How to fix a frozen Virtual Machine that is stuck at 95% or timed out after trying to power off or restart
that's quite the catchy title eh? Well I couldn't think of any other way to put it.
I have had this problem 3 times now so hopefully I'll blog about this to potentialy save other people some more time
Symptoms: Your virtual machine has frozen. You open up the console and you get no mouse movement, it's literally frozen. It will not respond to ping requests, RDP, anything.
UPDATE*** 10/15/2009** THIS METHOD WORKS FOR ESX3.5. HAVE NOT TESTED ON VSPHERE. THIS WILL NOT WORK ON ESXi 4
"@LeGrandMeaulnes @KendrickColeman So you may want to make a note ... those steps don't work in ESXi 4. No vmware-cmd, nothing useful in /proc."
The thing every n00b (even myself) tries to either hit the restart, or power off button from Virtual Center. You will notice that once this happen it starts the process then dies at 95%. After about 7-10 minutes you will get an error from virtual center saying 'the machine is no longer responding' (or something like that)
Try to do this instead of hitting the power button:setup a PuTTY session to the host that has the frozen VM running.
use 'cd' to get into the LUN or share where the VM is held and where it's files are held. In this case, we will be using a machine by the name of FRX.
Once you get to the VM's folder and its contents we will view the state of the VM by typing the command: vmware-cmd VM.vmx getstate
you will see if the VM is on or off. If it's off, you're done. If it's on, we still have more work to do
try running the command:
vmware-cmd FRX.vmx stop hard
This command forces, well a hard stop on the process. More than likely, this will error out and you will not be able to stop the machine
The next task is to find the VMID of your particular VM
From your PuTTY session type in:
a list will scroll of all the VMs that are running on that host. In the left column you will see a VMID. Remember the VMID of the frozen VM you are trying to fix.
Type in (note *VMID* is where you type in your VMID):
less -S /proc/vmware/vm/*VMID*/cpu/status
this will open up a screen where you will see information about the particular VM. Scroll to the right by pressing the right arrow. Close to the end of the row there will be a column that says:
That SOME-NUMBER is usually 1 less than VMID. press q to quit.

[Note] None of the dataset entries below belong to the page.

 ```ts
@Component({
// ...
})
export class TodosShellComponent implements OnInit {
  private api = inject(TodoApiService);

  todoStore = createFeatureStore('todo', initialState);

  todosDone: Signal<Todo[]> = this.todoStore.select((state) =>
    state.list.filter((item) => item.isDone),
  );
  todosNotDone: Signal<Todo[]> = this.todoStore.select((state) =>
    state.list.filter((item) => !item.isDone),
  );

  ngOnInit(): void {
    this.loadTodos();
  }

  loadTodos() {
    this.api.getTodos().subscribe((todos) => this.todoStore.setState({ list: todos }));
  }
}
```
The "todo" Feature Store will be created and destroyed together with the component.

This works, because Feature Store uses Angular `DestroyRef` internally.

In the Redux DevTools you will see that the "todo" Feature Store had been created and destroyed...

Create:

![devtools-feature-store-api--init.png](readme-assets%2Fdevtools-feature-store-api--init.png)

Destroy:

Now it is time to kill the running process on that VM. To run the kill command on that ID type (note: *VMID-1* is the number found in the previous step that is represented by SOME-NUMBER):
/usr/lib/vmware/bin/vmkload_app -k 9 *VMID-1*
Give it a few minutes and continually check the state of the VM by typing: vmware-cmd FRX.vmx getstate
Hopefully in a few minutes you will see that your VM has powered off.
If you continue to have problems (such as I did) here are some more methods to try after doing the above. This is from my experiance so symptoms and results may differ.

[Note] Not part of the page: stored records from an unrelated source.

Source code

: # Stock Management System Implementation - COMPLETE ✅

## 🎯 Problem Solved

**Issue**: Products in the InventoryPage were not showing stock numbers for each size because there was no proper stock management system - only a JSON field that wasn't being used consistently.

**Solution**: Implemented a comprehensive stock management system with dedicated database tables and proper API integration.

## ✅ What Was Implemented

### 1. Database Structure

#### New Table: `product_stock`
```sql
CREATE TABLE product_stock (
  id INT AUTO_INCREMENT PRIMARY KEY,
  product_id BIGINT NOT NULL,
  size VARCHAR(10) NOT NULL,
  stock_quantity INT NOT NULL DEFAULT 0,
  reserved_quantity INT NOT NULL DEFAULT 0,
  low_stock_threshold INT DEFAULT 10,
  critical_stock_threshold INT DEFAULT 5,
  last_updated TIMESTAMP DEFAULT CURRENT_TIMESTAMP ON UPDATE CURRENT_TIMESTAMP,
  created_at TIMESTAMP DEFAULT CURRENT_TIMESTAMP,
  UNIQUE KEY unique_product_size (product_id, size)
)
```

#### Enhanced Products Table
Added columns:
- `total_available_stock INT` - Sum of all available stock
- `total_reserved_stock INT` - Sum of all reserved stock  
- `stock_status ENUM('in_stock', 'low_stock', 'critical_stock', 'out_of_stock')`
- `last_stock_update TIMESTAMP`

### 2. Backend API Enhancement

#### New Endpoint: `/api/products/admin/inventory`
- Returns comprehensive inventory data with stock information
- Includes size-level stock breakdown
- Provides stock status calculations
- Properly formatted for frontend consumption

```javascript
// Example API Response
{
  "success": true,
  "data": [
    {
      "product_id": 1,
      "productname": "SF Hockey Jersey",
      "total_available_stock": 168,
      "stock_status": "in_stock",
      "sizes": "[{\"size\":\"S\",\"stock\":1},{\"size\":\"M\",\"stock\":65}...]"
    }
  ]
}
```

Once the machine powered off, Virtual Center said the machine was 'invalid'. To remedy this I tried removing the VM from virtual center's inventory, going back into the LUN, and re-adding the VM to inventory.
At this point, Virtual center got stuck on the 'processing' stage and froze up. I had to reboot my virtual center server.
Upon reboot of my Virtual Center server, I tried re-adding the machine into inventory and it went much faster, I then tried to power on the machine, it would get to about 90% then fail. After some investigation I found out that the FRX-flat.vmdk file was locked by another host. A way to remedy this is by restarting the vpxa service on every host. I decided (well the VMWare rep decided) it was best to try cloning.
I opened up the VM settings under virtual center and removed the 'hard drive' that was locked from the machine. Clicked on OK and reconfigured the virtual machine.
I opened up a PuTTY session to the host that held the VM and changed directories until I got to the storage for the VM.
once I was in the folder of the VM I typed:
vmfsktools -i FRX-flat.vmdk FLR_new-flat.vmdk
this command clones the drive and makes sure it isn't locked by another host. At this point you will have to wait for the disk to clone and can take a while depending up the size of the disk. a 25gb drive took about 15 minutes. After the clone completed I went back to virtual center, and added a new 'hard disk' to the VM. This time selecting the newly created drive, clicked OK, and powered on the VM. We ran into one small problem because originally the SCSI Adapter was set to BusLogic because it was a P2V. Make sure the SCSI Adpater is set to LSI Logic, and you are good to go.
Hope this helps some people out there having problems.